▶ _GOAL OF THE EXERCISE_
Reproduce the stretch of the I2C forum post from "Looking at I2C1 Control" through "extension connector pins!", swapping "pulled high" for "held high".

▶ _PASSAGE PROVIDED_
=-=-=-=-=
Thanks for your suggestions, I have experimented with UTIL_GetPll and UTIL_SetPll to fix the clocking in my application, however there is no change in the I2C operation.
The problem still seems to be with while(!I2C_CheckEvent(I2C1, I2C_EVENT_MASTER_MODE_SELECT));
Viewing the GPIOB and I2C1 peripherals I can see that the gpio pins and i2c1 are initialised.
Looking at I2C1 Control Register 1 (CR1), it says there is START generation, no STOP generation, and acknowledge returned.
Looking at I2C1 Status Register 1 (SR1), no change occurs at any point during my application, and SB Start Bit (Master Mode) is greyed out with no start condition.
Both SCL and SDA are pulled high (to 3.3V with an I2C voltage conversion circuit), and there is no change to them when running the application. Would there be a problem with the 3.3V due to the Primer 2's 2.8V?
I still cannot see why a START condition cannot be sent and no signals sent on the extension connector pins!
From other forum threads I have seen that a number of people have encountered problems with I2C on the external connector with CircleOS, and each person has had similar results.
=-=-=-=-=
▶ _Saved data entries_
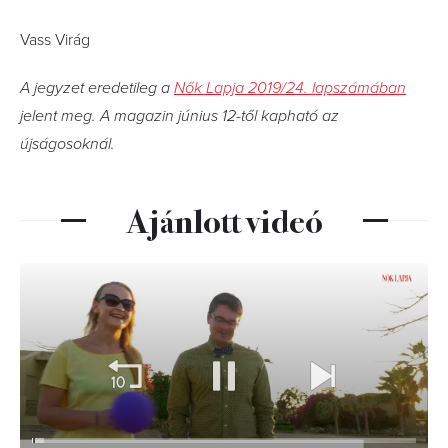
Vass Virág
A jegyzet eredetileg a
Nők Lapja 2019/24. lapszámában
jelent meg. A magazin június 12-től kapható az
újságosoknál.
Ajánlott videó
=-=-=-=-=
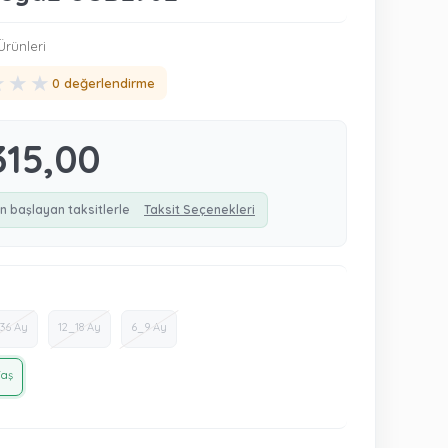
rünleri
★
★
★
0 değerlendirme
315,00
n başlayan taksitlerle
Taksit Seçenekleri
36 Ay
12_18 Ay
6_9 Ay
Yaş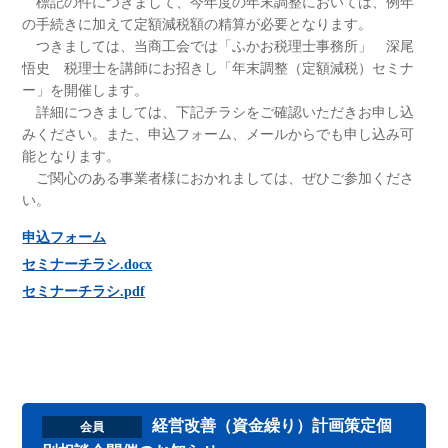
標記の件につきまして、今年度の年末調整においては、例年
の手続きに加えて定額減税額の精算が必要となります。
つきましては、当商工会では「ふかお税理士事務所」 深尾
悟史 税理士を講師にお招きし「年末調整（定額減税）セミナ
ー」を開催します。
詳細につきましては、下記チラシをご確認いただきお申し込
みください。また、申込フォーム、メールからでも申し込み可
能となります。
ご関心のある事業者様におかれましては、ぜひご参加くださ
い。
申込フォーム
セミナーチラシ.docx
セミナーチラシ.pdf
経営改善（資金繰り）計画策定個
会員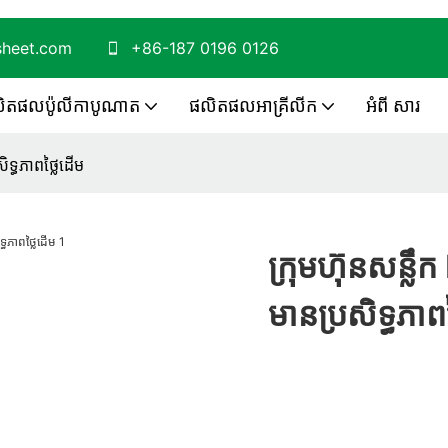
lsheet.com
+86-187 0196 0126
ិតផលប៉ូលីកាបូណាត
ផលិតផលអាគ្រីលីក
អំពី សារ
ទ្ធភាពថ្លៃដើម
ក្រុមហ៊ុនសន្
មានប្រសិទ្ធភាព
=-=-=-=-=
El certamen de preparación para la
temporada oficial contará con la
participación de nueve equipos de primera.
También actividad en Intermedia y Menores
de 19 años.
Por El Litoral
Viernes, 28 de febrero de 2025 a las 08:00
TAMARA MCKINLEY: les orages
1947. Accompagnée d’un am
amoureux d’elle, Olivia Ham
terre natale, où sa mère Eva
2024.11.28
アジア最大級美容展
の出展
=-=-=-=-=
▶ _SOLUTION TO THE EXERCISE_
Looking at I2C1 Control Register 1 (CR1), it says there is START generation, no STOP generation, and acknowledge returned.
Looking at I2C1 Status Register 1 (SR1), no change occurs at any point during my application, and SB Start Bit (Master Mode) is greyed out with no start condition.
Both SCL and SDA are held high (to 3.3V with an I2C voltage conversion circuit), and there is no change to them when running the application. Would there be a problem with the 3.3V due to the Primer 2's 2.8V?
I still cannot see why a START condition cannot be sent and no signals sent on the extension connector pins!